WHAT YOU SHOULD DO:
Find the line with "60 28 25.00" and the line with "131 16 25.47" in the entries below; output exactly those two lines, every line between them, and no others.

[PROVIDED RECORDS]

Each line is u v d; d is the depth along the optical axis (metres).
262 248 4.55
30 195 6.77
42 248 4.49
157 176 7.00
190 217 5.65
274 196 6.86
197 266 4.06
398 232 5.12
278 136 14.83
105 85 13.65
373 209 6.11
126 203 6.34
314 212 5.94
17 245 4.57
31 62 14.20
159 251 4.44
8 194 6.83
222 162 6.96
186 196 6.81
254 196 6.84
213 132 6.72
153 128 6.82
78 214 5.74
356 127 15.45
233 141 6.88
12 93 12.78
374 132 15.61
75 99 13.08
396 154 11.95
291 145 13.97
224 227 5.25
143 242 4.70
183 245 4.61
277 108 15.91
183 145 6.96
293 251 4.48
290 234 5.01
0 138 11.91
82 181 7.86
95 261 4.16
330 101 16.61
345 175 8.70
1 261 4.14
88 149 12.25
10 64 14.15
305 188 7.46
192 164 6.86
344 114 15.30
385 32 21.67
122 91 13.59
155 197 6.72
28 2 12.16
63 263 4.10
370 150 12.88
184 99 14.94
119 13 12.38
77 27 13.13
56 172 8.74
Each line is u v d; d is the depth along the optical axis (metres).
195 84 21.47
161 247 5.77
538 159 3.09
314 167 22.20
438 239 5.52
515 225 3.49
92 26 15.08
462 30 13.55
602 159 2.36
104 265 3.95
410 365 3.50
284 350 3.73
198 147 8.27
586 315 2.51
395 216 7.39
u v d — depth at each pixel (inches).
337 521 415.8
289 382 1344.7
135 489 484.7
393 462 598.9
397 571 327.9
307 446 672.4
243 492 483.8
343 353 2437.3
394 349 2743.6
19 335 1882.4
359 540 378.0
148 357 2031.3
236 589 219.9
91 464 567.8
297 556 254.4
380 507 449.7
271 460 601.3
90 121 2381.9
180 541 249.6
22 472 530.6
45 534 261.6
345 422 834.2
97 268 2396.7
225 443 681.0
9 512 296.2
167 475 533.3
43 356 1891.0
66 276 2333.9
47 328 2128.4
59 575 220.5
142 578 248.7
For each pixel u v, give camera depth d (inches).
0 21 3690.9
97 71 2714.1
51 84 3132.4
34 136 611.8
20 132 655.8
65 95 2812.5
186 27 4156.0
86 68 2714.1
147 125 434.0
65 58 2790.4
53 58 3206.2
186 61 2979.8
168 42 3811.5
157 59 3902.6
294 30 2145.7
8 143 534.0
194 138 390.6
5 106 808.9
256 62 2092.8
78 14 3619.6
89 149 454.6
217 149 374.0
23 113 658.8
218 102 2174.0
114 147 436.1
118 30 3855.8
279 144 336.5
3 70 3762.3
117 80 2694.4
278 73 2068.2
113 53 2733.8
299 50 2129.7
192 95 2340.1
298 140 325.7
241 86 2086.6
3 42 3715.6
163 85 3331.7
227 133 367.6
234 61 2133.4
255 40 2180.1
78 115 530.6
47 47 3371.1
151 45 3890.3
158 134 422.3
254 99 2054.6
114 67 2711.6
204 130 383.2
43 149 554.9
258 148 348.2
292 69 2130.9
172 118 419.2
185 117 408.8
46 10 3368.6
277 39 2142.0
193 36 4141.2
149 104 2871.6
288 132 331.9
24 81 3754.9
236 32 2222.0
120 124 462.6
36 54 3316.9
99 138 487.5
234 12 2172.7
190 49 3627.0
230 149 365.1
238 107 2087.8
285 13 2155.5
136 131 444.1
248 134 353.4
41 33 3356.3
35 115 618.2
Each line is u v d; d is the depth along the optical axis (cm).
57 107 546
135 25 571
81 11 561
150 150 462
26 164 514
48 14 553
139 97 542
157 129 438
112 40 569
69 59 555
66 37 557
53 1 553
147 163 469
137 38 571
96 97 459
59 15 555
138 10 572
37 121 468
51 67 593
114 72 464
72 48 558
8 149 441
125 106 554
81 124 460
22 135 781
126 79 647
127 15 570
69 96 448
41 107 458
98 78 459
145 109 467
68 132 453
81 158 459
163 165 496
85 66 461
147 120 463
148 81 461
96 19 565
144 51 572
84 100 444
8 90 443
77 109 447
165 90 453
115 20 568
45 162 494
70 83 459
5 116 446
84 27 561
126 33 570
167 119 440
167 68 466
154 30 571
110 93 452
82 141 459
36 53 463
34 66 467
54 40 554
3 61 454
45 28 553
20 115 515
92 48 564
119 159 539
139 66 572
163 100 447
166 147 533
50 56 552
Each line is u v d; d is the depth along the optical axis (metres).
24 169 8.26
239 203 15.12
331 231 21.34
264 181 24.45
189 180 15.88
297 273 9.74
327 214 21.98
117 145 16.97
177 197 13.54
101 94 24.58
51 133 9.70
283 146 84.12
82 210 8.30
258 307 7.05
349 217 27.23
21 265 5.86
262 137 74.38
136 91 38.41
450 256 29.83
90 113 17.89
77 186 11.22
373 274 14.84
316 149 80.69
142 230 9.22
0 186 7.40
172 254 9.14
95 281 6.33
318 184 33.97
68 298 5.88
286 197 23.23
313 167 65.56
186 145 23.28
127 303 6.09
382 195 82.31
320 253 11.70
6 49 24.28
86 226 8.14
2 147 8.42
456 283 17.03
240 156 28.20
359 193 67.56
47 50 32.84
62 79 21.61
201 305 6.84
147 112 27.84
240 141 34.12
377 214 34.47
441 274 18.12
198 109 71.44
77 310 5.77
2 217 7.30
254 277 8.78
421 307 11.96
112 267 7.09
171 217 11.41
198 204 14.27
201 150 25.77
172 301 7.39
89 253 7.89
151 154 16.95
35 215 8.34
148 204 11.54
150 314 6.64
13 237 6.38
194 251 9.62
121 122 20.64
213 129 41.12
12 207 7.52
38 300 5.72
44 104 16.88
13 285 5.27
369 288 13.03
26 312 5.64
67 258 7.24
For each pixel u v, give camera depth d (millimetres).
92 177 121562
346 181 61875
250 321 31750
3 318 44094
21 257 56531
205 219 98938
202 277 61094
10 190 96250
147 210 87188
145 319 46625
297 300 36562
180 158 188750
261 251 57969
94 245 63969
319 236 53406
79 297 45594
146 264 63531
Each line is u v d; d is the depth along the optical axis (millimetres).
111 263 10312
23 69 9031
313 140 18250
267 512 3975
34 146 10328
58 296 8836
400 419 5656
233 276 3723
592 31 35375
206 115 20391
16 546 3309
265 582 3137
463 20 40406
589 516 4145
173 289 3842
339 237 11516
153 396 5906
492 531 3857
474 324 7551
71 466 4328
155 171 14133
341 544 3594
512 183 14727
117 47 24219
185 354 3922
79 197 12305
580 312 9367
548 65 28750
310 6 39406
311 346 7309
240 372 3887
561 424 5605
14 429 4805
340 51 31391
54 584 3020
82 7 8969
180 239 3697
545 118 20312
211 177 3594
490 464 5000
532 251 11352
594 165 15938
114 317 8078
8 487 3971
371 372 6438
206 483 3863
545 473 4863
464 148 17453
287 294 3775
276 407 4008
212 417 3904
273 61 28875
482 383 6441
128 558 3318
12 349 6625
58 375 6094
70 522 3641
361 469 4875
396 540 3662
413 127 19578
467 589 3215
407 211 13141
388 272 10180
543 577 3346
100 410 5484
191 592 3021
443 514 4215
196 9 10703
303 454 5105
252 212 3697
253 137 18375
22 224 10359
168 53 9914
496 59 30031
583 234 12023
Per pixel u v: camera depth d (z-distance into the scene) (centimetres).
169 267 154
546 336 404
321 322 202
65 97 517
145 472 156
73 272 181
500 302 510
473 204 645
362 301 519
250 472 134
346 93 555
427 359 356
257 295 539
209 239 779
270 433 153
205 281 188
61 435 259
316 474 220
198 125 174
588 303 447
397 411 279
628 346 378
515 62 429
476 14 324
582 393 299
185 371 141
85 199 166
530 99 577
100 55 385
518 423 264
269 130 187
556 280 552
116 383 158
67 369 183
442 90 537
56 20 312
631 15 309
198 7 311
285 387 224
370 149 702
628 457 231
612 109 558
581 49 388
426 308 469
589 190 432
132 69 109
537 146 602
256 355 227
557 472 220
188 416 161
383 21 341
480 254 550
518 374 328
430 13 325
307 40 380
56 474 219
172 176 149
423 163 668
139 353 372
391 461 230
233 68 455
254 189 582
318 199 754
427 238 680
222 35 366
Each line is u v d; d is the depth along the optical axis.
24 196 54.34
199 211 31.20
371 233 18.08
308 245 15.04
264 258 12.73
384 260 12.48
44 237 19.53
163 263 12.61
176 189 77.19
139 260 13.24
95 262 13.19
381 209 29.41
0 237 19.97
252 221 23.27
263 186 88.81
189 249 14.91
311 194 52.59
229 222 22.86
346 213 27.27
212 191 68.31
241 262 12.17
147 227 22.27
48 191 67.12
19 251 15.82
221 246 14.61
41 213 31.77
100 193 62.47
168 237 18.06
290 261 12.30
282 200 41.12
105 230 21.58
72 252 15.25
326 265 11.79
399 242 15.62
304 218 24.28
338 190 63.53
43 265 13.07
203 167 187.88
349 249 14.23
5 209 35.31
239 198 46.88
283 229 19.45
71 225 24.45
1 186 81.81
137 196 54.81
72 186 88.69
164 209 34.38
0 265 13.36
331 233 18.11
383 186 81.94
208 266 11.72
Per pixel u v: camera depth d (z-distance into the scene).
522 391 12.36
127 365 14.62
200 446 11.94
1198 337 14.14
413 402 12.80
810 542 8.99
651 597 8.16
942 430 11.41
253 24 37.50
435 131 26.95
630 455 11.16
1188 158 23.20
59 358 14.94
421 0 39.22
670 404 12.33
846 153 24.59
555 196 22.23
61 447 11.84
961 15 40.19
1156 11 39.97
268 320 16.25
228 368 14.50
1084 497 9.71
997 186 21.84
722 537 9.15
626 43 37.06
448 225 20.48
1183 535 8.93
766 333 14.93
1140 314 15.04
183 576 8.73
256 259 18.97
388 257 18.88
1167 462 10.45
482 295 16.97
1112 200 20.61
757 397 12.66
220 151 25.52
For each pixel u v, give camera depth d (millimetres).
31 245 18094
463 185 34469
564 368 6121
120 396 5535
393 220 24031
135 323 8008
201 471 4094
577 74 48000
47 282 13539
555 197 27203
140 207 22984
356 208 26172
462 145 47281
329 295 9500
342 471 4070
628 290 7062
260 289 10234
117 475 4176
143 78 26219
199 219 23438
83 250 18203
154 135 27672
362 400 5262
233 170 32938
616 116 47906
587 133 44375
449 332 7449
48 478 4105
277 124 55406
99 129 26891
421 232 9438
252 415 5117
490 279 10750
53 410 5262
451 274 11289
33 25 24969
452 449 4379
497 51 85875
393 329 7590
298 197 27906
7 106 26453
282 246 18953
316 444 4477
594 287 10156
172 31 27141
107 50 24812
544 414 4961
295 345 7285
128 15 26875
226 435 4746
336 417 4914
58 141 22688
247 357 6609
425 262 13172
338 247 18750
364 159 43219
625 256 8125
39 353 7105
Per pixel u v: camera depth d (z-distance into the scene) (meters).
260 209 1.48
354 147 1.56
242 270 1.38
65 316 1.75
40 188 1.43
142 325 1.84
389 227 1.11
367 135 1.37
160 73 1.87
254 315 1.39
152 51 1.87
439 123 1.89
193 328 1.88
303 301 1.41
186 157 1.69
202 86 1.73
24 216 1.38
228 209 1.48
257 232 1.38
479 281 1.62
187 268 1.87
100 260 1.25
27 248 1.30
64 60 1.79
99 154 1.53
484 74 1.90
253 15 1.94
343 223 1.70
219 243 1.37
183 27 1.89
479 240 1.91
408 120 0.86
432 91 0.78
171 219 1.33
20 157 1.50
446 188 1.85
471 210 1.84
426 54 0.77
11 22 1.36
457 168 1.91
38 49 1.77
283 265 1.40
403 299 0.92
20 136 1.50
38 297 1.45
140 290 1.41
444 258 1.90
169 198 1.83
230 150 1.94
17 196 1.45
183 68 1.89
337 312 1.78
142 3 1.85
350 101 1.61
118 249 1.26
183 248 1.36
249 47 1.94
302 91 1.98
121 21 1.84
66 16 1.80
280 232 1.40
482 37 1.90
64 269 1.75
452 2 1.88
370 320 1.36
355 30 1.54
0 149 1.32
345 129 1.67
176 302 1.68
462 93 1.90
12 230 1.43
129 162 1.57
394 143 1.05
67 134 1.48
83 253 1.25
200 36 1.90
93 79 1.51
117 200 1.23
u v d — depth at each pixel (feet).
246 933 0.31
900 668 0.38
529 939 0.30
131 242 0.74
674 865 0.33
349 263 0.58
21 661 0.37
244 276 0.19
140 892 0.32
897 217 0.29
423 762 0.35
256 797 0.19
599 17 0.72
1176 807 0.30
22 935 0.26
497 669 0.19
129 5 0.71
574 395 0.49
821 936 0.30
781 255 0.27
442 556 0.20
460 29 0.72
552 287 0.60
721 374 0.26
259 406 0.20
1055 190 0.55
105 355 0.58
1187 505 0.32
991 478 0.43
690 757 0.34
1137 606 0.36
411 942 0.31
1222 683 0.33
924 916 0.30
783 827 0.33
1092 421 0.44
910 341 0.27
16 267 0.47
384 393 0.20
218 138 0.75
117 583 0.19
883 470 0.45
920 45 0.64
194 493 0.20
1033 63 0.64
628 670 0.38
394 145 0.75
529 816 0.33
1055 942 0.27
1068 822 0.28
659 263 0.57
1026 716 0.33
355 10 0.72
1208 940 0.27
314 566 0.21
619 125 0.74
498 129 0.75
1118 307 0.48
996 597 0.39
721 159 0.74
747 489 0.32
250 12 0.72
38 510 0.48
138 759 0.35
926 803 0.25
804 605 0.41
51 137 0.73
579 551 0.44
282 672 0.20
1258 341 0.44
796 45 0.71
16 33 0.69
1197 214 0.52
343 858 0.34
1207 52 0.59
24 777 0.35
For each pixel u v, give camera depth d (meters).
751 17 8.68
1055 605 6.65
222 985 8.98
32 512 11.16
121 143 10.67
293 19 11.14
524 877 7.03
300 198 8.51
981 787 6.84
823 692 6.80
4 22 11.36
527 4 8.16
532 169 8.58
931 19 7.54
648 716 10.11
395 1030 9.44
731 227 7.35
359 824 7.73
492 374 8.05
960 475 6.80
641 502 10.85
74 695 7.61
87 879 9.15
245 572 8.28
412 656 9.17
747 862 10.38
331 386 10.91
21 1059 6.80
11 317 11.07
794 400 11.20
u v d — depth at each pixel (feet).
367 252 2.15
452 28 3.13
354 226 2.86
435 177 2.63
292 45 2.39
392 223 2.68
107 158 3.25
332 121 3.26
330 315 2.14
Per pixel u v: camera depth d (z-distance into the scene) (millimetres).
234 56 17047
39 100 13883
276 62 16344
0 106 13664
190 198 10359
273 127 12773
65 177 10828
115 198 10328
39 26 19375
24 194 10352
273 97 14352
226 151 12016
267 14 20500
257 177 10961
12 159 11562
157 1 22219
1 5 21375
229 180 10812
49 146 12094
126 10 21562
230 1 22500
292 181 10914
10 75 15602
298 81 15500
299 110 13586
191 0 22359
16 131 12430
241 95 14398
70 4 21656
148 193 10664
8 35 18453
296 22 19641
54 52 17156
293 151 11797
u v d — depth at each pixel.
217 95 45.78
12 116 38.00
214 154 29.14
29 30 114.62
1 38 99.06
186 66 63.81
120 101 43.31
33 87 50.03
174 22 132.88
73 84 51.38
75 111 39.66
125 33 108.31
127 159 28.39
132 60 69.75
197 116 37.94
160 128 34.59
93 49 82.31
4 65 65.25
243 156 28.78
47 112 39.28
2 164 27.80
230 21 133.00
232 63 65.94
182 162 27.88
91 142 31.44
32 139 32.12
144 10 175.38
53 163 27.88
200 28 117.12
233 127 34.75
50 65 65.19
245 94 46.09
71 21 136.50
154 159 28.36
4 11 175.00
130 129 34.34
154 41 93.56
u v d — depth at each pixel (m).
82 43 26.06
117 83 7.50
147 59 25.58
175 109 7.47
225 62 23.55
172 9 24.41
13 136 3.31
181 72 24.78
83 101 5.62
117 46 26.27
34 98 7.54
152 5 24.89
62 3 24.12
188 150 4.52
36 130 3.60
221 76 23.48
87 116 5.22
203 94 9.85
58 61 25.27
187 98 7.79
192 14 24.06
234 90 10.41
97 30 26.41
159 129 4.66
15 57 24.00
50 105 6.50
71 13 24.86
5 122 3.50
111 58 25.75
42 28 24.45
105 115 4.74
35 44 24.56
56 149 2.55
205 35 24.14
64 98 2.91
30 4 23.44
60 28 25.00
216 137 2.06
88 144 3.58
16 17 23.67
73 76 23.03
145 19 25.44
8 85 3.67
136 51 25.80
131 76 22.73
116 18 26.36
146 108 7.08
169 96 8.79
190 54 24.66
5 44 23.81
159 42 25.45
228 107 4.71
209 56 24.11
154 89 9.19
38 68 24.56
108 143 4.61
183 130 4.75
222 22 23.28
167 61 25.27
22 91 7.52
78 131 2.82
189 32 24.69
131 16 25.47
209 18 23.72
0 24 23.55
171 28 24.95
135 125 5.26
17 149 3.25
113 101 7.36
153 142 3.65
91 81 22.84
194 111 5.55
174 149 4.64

[/PROVIDED RECORDS]

EXERCISE RESULT:
60 28 25.00
216 137 2.06
88 144 3.58
16 17 23.67
73 76 23.03
145 19 25.44
8 85 3.67
136 51 25.80
131 76 22.73
116 18 26.36
146 108 7.08
169 96 8.79
190 54 24.66
5 44 23.81
159 42 25.45
228 107 4.71
209 56 24.11
154 89 9.19
38 68 24.56
108 143 4.61
183 130 4.75
222 22 23.28
167 61 25.27
22 91 7.52
78 131 2.82
189 32 24.69
131 16 25.47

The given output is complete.